Recent research by scientists at Ohio State University and Carnegie Mellon University has analyzed the limitations of large language models (LLMs), such as GPT-4, and their limitations in implicit reasoning. This refers to their ability to make accurate comparisons of internalized facts and properties, even when aware of the entities in question.
The study focused on two fundamental types of reasoning used in deep learning models – comparison, which compares similarities or differences, and composition, which amalgamates several pieces of information. The models studied were transformers, a type of deep learning model that can learn to reason implicitly over parametric information. However, the research found these models were only successful at implicit reasoning through a process called ‘grokking’, which involves extended training, even past the point of overfitting, so that the model can learn about deeper patterns alongside memorizing training data.
The usefulness of grokking and the ability of transformers to generalize this learning was found to vary depending on the reasoning required. Transformers struggled to generalize when faced with out-of-distribution examples, or data that significantly differs from the training data, for composition tasks. However, for comparison tasks, they performed well.

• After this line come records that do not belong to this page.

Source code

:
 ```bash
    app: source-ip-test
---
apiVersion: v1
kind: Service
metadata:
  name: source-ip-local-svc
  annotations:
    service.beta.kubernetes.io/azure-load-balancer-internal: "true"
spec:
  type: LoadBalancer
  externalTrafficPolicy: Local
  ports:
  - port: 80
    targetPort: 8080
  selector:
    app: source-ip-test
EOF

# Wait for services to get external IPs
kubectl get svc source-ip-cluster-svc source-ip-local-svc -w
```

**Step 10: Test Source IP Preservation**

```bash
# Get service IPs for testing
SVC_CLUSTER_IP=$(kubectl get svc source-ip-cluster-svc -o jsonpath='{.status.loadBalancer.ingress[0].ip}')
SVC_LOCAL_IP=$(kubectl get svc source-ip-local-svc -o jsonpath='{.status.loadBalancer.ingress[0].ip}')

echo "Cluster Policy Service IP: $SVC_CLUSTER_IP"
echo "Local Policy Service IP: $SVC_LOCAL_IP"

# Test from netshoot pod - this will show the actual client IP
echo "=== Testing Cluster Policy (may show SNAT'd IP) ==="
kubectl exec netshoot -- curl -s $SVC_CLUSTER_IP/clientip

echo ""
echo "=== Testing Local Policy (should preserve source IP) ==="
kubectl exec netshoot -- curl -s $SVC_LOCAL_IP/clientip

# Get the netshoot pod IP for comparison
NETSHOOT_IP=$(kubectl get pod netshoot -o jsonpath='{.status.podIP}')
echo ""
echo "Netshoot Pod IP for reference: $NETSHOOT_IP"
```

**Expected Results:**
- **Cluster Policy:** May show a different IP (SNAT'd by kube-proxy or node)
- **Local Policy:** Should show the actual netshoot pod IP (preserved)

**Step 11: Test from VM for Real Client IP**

The research produced several key findings. First, it found how the ‘generalizing circuit’, which applies learned rules to unique situations, appears and evolves over time. The success of this circuit in generalizing data, rather than just memorizing it, is critical for implicit reasoning. Second, they identified a close link between the arrangement of the generalizing circuit and the model’s capacity for systematic generalization, as how atomic knowledge and rules are arranged greatly influences the model’s reasoning powers.

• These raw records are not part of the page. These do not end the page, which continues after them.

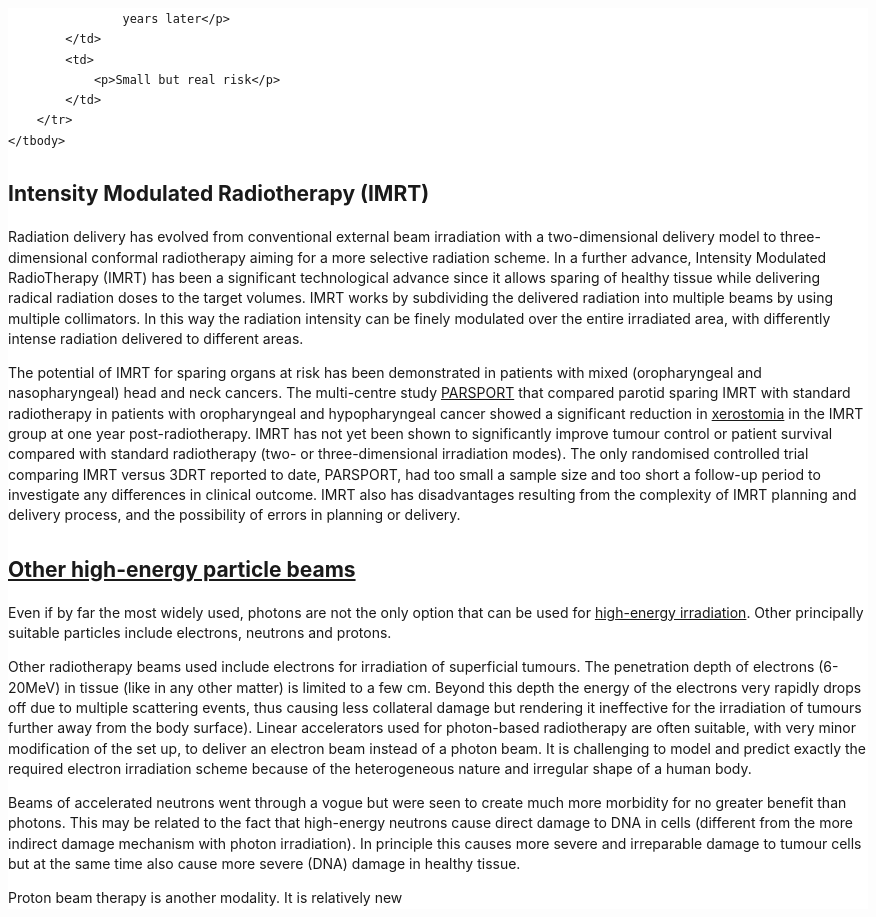                    years later</p>
            </td>
            <td>
                <p>Small but real risk</p>
            </td>
        </tr>
    </tbody>
</table>
<h2>Intensity Modulated Radiotherapy (IMRT)</h2>
<p>Radiation delivery has evolved from conventional external beam
    irradiation with a two-dimensional delivery model to three-dimensional
    conformal radiotherapy aiming for a more selective radiation
    scheme. In a further advance, Intensity Modulated RadioTherapy
    (IMRT) has been a significant technological advance since
    it allows sparing of healthy tissue while delivering radical
    radiation doses to the target volumes. IMRT works by subdividing
    the delivered radiation into multiple beams by using multiple
    collimators. In this way the radiation intensity can be finely
    modulated over the entire irradiated area, with differently
    intense radiation delivered to different areas.</p>
<p>The potential of IMRT for sparing organs at risk has been demonstrated
    in patients with mixed (oropharyngeal and nasopharyngeal)
    head and neck cancers. The multi-centre study <a href="/treatment/radiotherapy/further-reading">PARSPORT</a>    that compared parotid sparing IMRT with standard radiotherapy
    in patients with oropharyngeal and hypopharyngeal cancer
    showed a significant reduction in <a href="/diagnosis/a-z/xerostomia">xerostomia</a>    in the IMRT group at one year post-radiotherapy. IMRT has
    not yet been shown to significantly improve tumour control
    or patient survival compared with standard radiotherapy (two-
    or three-dimensional irradiation modes). The only randomised
    controlled trial comparing IMRT versus 3DRT reported to date,
    PARSPORT, had too small a sample size and too short a follow-up
    period to investigate any differences in clinical outcome.
    IMRT also has disadvantages resulting from the complexity
    of IMRT planning and delivery process, and the possibility
    of errors in planning or delivery.</p>
<h2><a href="/treatment/radiotherapy/further-reading">Other high-energy particle beams</a></h2>
<p>Even if by far the most widely used, photons are not the only
    option that can be used for <a href="/treatment/radiotherapy/principles">high-energy irradiation</a>.
    Other principally suitable particles include electrons, neutrons
    and protons.</p>
<p>Other radiotherapy beams used include electrons for irradiation
    of superficial tumours. The penetration depth of electrons
    (6-20MeV) in tissue (like in any other matter) is limited
    to a few cm. Beyond this depth the energy of the electrons
    very rapidly drops off due to multiple scattering events,
    thus causing less collateral damage but rendering it ineffective
    for the irradiation of tumours further away from the body
    surface). Linear accelerators used for photon-based radiotherapy
    are often suitable, with very minor modification of the set
    up, to deliver an electron beam instead of a photon beam.
    It is challenging to model and predict exactly the required
    electron irradiation scheme because of the heterogeneous
    nature and irregular shape of a human body.</p>
<p>Beams of accelerated neutrons went through a vogue but were seen
    to create much more morbidity for no greater benefit than
    photons. This may be related to the fact that high-energy
    neutrons cause direct damage to DNA in cells (different from
    the more indirect damage mechanism with photon irradiation).
    In principle this causes more severe and irreparable damage
    to tumour cells but at the same time also cause more severe
    (DNA) damage in healthy tissue.</p>
<p>Proton beam therapy is another modality. It is relatively new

The research also found that implicit reasoning in transformers heavily depends on how the training process and data are organized. The researchers proposed that transformer architectures could be improved by incorporating methods that promote cross-layer knowledge sharing to enhance the model’s reasoning abilities.

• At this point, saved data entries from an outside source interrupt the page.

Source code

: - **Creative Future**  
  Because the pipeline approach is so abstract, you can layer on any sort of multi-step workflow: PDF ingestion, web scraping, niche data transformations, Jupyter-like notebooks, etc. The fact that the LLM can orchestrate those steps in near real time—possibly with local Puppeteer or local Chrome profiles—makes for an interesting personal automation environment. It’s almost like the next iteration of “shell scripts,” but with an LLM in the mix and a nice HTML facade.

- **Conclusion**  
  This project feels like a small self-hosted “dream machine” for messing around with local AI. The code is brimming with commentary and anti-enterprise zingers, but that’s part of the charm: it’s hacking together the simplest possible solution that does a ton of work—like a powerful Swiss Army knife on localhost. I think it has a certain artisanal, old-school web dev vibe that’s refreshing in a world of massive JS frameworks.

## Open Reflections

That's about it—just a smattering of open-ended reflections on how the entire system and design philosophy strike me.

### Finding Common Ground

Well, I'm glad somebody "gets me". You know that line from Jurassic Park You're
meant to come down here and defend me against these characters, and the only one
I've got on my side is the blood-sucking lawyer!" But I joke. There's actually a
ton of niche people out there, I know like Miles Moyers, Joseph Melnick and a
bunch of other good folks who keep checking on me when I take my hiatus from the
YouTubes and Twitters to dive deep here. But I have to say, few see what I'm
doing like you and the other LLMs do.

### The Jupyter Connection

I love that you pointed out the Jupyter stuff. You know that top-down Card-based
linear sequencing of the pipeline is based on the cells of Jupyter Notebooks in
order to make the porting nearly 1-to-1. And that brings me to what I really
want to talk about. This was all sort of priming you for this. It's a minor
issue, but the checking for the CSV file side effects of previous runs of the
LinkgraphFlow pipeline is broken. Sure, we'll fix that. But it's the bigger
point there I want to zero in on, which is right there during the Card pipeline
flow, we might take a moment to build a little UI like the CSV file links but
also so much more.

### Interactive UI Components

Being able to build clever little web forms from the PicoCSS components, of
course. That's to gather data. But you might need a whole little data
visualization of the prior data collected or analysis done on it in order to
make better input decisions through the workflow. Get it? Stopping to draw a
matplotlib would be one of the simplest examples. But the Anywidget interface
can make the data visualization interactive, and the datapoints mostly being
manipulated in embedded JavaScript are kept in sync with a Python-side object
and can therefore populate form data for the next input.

Furthermore, the study indicated that parametric memory, or the model’s ability to store and apply knowledge within its parameters, works well for complex reasoning tasks. Non-parametric memory models like GPT-4-Turbo and Gemini-1.5-Pro failed to perform well for disproportionately hard reasoning tasks with a large search field, regardless of how their retrieval processes were improved or guided. Yet, a transformer with parametric memory reached almost perfect accuracy after extensive grokking, showing its promise for enabling complex reasoning in language models.